EVs were isolated from the plasma of burn-injury patients at early (<72h) and late (≥14 days) time points post-injury. Using unbiased immune transcriptome and bioinformatic causal network analyses, the immunomodulatory effects of these EVs were assessed in human THP-1 macrophages. Mass spectrometry-based quantitative proteomics and pathway analyses were conducted to characterize the protein cargo of EVs from both human and mouse models at different post-burn phases.
Early post-burn human EVs induced significant immune reprogramming in macrophages, increasing pro-inflammatory signaling while suppressing anti-inflammatory pathways. In contrast, late post-burn EVs exhibited an immunosuppressive profile, with downregulation of pro-inflammatory pathways and upregulation of anti-inflammatory signaling. Proteomic analyses revealed that human and mouse EVs contained unique and overlapping protein cargo across different time points. At day 7 post-burn, mouse EVs were enriched in circulation/complement and neuronal proteins, whereas by day 14, reductions in membrane and metabolism-associated proteins were observed.

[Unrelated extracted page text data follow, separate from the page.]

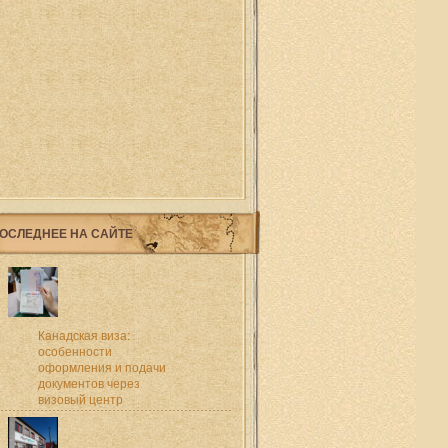
ОСЛЕДНЕЕ НА САЙТЕ
Канадская виза:
особенности
оформления и подачи
документов через
визовый центр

Similarly, in human EVs at 14 days post-burn, increased levels of circulation/complement, immune, and transport proteins were detected.

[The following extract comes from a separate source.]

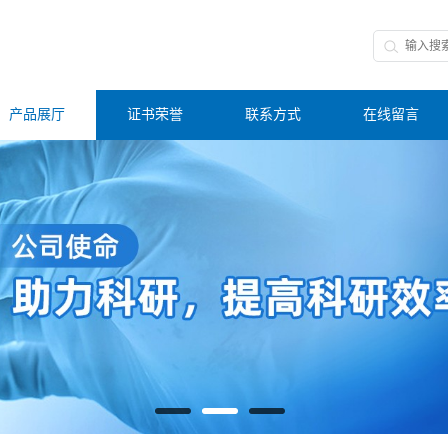
产品展厅
证书荣誉
联系方式
在线留言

EVs from burn-injury patients at distinct time points differentially modulate immune responses in macrophages, mirroring the temporal immune phenotypes observed in clinical settings. These findings suggest that EV-macrophage interactions play a crucial role in burn-induced immune dysfunction and highlight the potential of EV protein cargo as biomarkers for immune status and patient outcomes following burn injury.

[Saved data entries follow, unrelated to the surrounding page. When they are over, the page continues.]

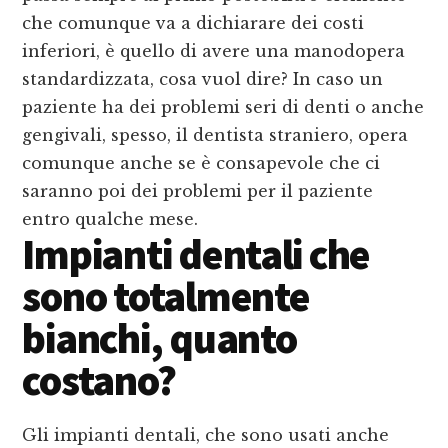
che comunque va a dichiarare dei costi
inferiori, è quello di avere una manodopera
standardizzata, cosa vuol dire? In caso un
paziente ha dei problemi seri di denti o anche
gengivali, spesso, il dentista straniero, opera
comunque anche se è consapevole che ci
saranno poi dei problemi per il paziente
entro qualche mese.
Impianti dentali che
sono totalmente
bianchi, quanto
costano?
Gli impianti dentali, che sono usati anche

严重损伤,包括烧伤创伤,会导致严重的免疫功能障碍,然而驱动这些变化的机制仍未完全明确。这种认识上的不足阻碍了有效调节免疫反应的努力。此外,目前缺乏一种清晰的生物标志物谱来指导临床医生识别临床预后不良的烧伤患者。细胞外囊泡(EVs)已成为各种病理状态下免疫功能障碍的新型介质。先前在小鼠模型中的研究表明,烧伤后血浆EVs会增加,并导致免疫功能障碍。此外,EVs有潜力作为预测烧伤患者延长住院时间的生物标志物。本研究假设,在烧伤后早期和晚期纯化的人EVs将表现出与在小鼠中观察到的类似的免疫重编程作用,并且特定的EV蛋白货物可能作为烧伤损伤免疫和生理反应的生物标志物。
在烧伤患者受伤后的早期(<72小时)和晚期(≥14天)时间点,从其血浆中分离出EVs。使用无偏倚的免疫转录组和生物信息因果网络分析,在人THP-1巨噬细胞中评估这些EVs的免疫调节作用。进行基于质谱的定量蛋白质组学和通路分析,以表征来自人和小鼠模型在烧伤后不同阶段的EVs的蛋白质货物。
烧伤后早期的人EVs在巨噬细胞中诱导了显著的免疫重编程,增加了促炎信号,同时抑制了抗炎途径。相比之下,烧伤后晚期的EVs表现出免疫抑制特征,促炎途径下调,抗炎信号上调。蛋白质组学分析表明,人和小鼠的EVs在不同时间点含有独特且重叠的蛋白质货物。烧伤后第7天,小鼠的EVs富含循环/补体和神经元蛋白,而到第14天,观察到膜和代谢相关蛋白减少。同样,在烧伤后14天的人EVs中,检测到循环/补体、免疫和转运蛋白水平升高。
来自烧伤患者在不同时间点的EVs对巨噬细胞的免疫反应有不同的调节作用,反映了临床环境中观察到的时间性免疫表型。这些发现表明,EV-巨噬细胞相互作用在烧伤诱导的免疫功能障碍中起关键作用,并突出了EV蛋白货物作为烧伤后免疫状态和患者预后生物标志物的潜力。